━━━ SUPPLIED INFORMATION ━━━

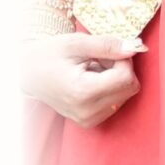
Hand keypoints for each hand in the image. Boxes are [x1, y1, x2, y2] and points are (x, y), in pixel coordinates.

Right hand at [21, 33, 144, 127]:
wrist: (30, 74)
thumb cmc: (51, 54)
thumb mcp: (77, 43)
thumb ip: (107, 45)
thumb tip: (134, 47)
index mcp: (83, 93)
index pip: (126, 77)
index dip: (123, 58)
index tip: (108, 50)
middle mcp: (88, 112)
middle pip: (130, 88)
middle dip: (121, 67)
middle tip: (100, 58)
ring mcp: (89, 120)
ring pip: (126, 95)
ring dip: (116, 77)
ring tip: (93, 68)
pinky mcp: (90, 121)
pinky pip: (116, 102)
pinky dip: (111, 87)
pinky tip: (92, 79)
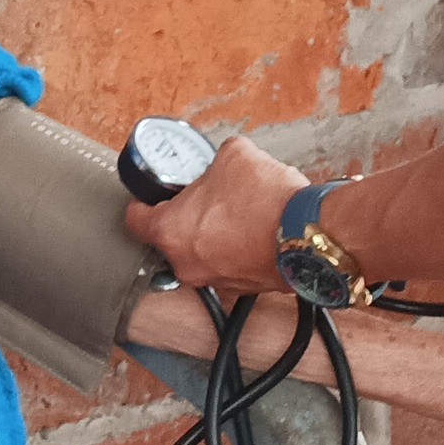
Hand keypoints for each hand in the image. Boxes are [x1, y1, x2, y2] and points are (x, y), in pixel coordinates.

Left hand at [125, 133, 307, 293]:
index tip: (150, 196)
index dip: (142, 202)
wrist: (308, 233)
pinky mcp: (244, 288)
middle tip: (205, 199)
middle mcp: (186, 264)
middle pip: (171, 238)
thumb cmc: (265, 200)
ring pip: (202, 254)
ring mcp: (215, 281)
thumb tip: (224, 162)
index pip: (135, 220)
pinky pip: (230, 265)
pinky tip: (254, 230)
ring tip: (237, 214)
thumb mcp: (233, 155)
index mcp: (170, 231)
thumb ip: (216, 161)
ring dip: (213, 236)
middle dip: (186, 218)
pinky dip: (237, 250)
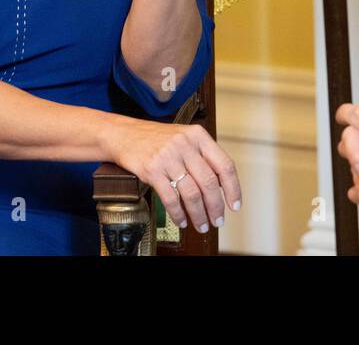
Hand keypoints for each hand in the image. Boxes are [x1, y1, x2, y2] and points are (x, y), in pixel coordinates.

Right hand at [105, 118, 241, 233]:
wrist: (123, 134)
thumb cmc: (155, 138)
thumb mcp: (184, 138)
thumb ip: (202, 155)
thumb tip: (221, 185)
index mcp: (198, 136)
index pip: (224, 165)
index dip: (233, 188)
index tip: (234, 205)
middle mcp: (184, 144)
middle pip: (209, 182)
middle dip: (216, 207)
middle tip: (217, 220)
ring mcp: (167, 157)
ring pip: (191, 193)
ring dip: (199, 214)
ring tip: (201, 224)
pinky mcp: (152, 170)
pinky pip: (171, 198)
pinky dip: (178, 214)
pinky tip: (182, 220)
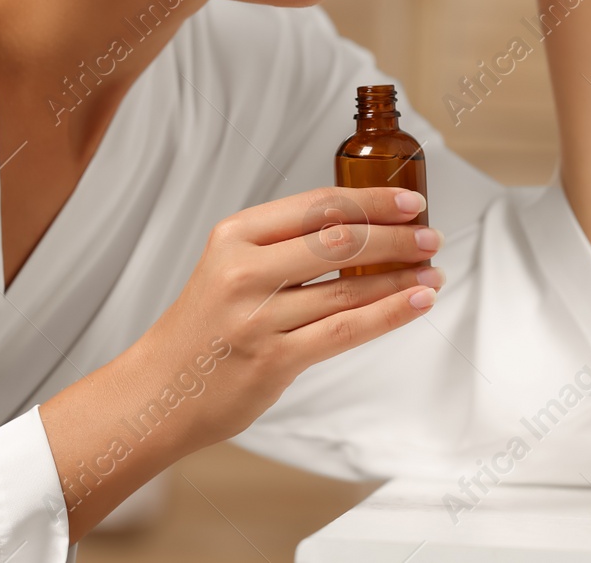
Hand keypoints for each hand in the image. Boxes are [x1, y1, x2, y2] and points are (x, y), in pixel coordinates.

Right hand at [137, 185, 443, 445]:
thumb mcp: (231, 266)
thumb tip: (364, 228)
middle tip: (431, 237)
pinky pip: (345, 330)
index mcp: (235, 236)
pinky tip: (417, 301)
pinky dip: (389, 313)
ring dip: (401, 277)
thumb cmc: (206, 326)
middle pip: (340, 241)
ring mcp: (257, 317)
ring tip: (433, 272)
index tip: (411, 203)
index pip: (319, 205)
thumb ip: (286, 245)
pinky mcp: (273, 360)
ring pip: (349, 288)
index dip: (373, 201)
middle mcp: (243, 271)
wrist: (157, 391)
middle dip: (397, 237)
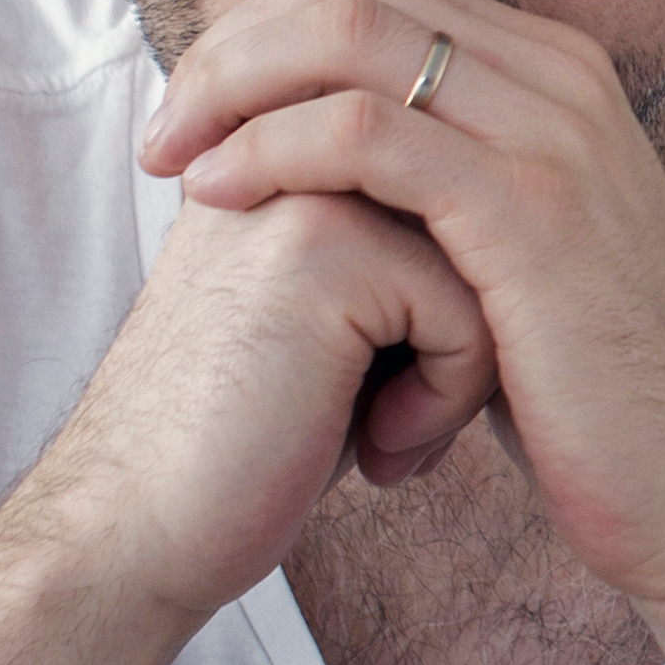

━━━

TASK PROMPT: Since the pictures are not wanted, give the material again exactly without them.

RESULT FOR THIS EXERCISE:
Hand keypoints for each hand in the image. Boxes are [x1, y1, x2, y2] and points are (x, y), in pixel coordinates.

Right hand at [21, 33, 144, 127]:
wrist: (30, 74)
thumb cmc: (51, 54)
thumb mcp: (77, 43)
thumb ip: (107, 45)
thumb tip: (134, 47)
index mcp: (83, 93)
index pip: (126, 77)
index dip: (123, 58)
index tip: (108, 50)
middle mcp: (88, 112)
middle pip: (130, 88)
middle dip: (121, 67)
middle tip: (100, 58)
ring mcp: (89, 120)
ring pip: (126, 95)
ring dip: (116, 77)
ring tip: (93, 68)
pinky mcp: (90, 121)
pinky pip: (116, 102)
pinky dip: (111, 87)
pinky tip: (92, 79)
Hand keypoints for each hand in the image. Boxes are [x1, y1, x2, y2] and points are (x, y), in pixel coordinates.

Left hand at [125, 133, 307, 293]:
index tip: (150, 196)
index dip: (142, 202)
wrist: (308, 233)
pinky mcp: (244, 288)
middle tip: (205, 199)
middle mcp: (186, 264)
middle pip: (171, 238)
thumb cmc: (265, 200)
ring pip: (202, 254)
ring mcp: (215, 281)
thumb tip: (224, 162)
index pip: (135, 220)
pinky pip: (230, 265)
pinky tip: (254, 230)
ring tip: (237, 214)
thumb mcp: (233, 155)
index mcp: (170, 231)
thumb ip: (216, 161)
ring dip: (213, 236)
middle dip: (186, 218)
pinky dip: (237, 250)
Hand keypoints for each hand in the image. Boxes are [x1, y1, x2, y2] and points are (x, y), in pixel coordinates.

Right hand at [105, 118, 241, 233]:
wrist: (123, 134)
thumb cmc: (155, 138)
thumb mcp: (184, 138)
thumb ip: (202, 155)
thumb tip: (221, 185)
index mcp: (198, 136)
index pip: (224, 165)
index dip: (233, 188)
index tip: (234, 205)
middle mcp: (184, 144)
middle pip: (209, 182)
middle dip: (216, 207)
middle tip: (217, 220)
ring mcp: (167, 157)
ring pip: (191, 193)
ring dip: (199, 214)
ring tip: (201, 224)
pinky mcp: (152, 170)
pinky pip: (171, 198)
pinky dip: (178, 214)
pinky tip: (182, 220)
Hand keypoints for each hand in the image. Boxes are [x1, y1, x2, y2] and points are (x, y), in pixel coordinates.

Right hand at [137, 185, 443, 445]:
thumb mcp: (231, 266)
thumb tip: (364, 228)
middle tip: (431, 237)
pinky pip: (345, 330)
index mcp: (235, 236)
pinky tip: (417, 301)
pinky dip: (389, 313)
ring dip: (401, 277)
thumb cmc: (206, 326)
middle pip: (340, 241)
ring mcp: (257, 317)
ring tip: (433, 272)
index tip: (411, 203)
index pip: (319, 205)
thumb ip: (286, 245)
pinky mcp: (273, 360)
ring pip: (349, 288)
index dip: (373, 201)
middle mcp: (243, 271)
wrist: (157, 391)
middle dip: (397, 237)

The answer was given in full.